First world problems eh?
 
You'd like to think so but many of the changes I saw in both local and ministry offices were anything but.

The restriction on docs is probably due to someone guesstimating how many docs one person might want. In much the same way that the amount of money one could take out of the UK for holidays was restricted to £50 based on some minister's guess.
Well the above link says:
To prepare for these changes, we have looked closely at the average number of documents viewed by each reader per day (currently around eight documents each), and have identified new parameters to ensure that readers who plan their visit can conduct their research efficiently in the reading rooms.

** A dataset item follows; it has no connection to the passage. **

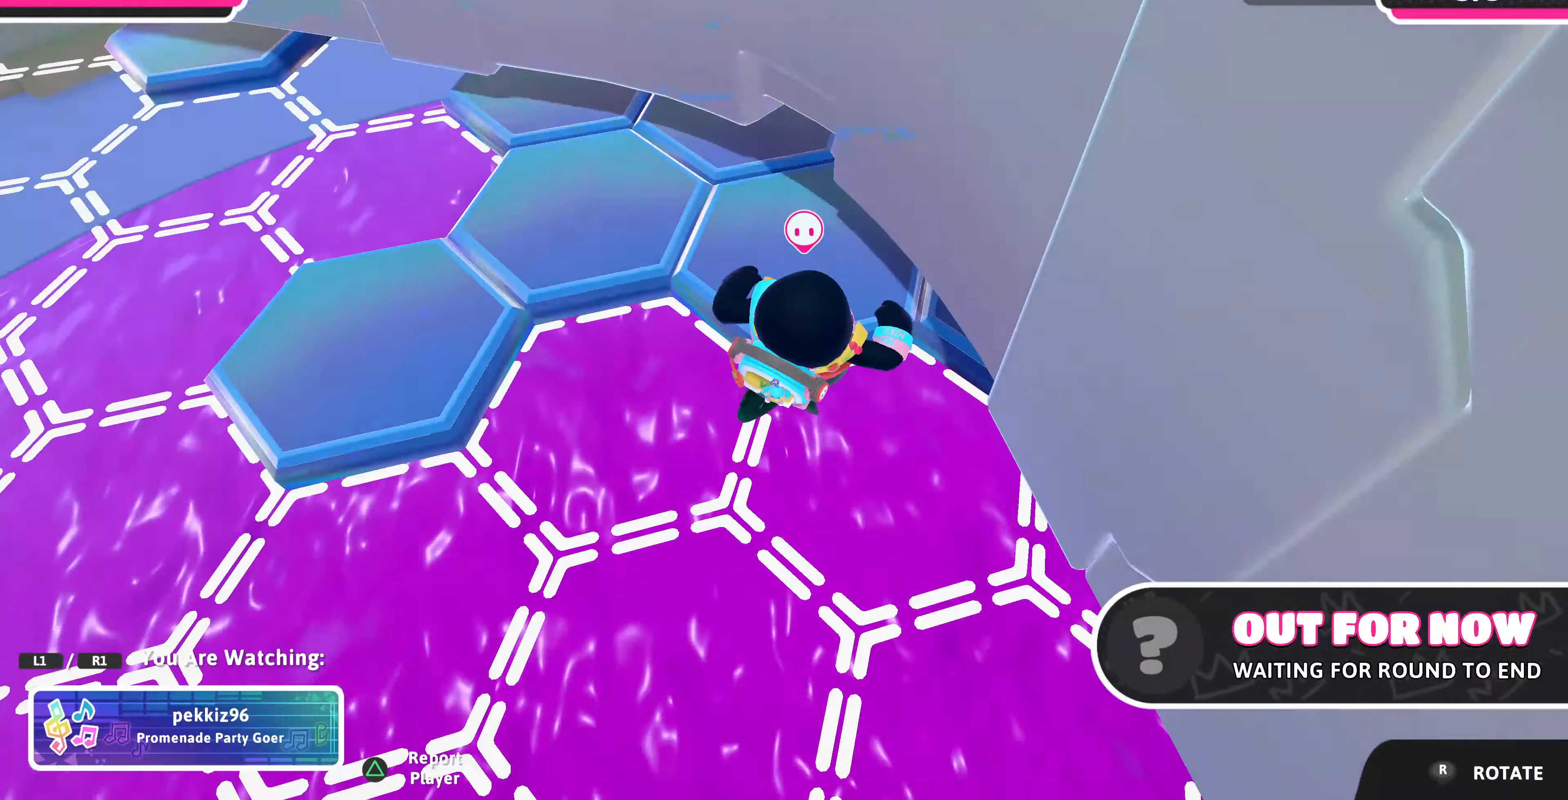
{"buttons": [], "left_stick": "center", "right_stick": "up-right", "events": [[366, "right_stick", "up-right"]]}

Bare in mind almost every time you're down there you'll see gaggles of what look suspiciously like Chinese tourists in the reading room. These are likely just ordering one or two documents then pissing off. Equally you get the people mentioned above, who are poking historical research with a very long stick and say looking at their own family history, and thus just checking out one or two documents. These are going to upset the average.

First world problems eh?
Well there's a couple of blokes down there whom I suspect are now, or soon will be, unemployed. I would have been if I had gone with the researcher route for a big company a year ago.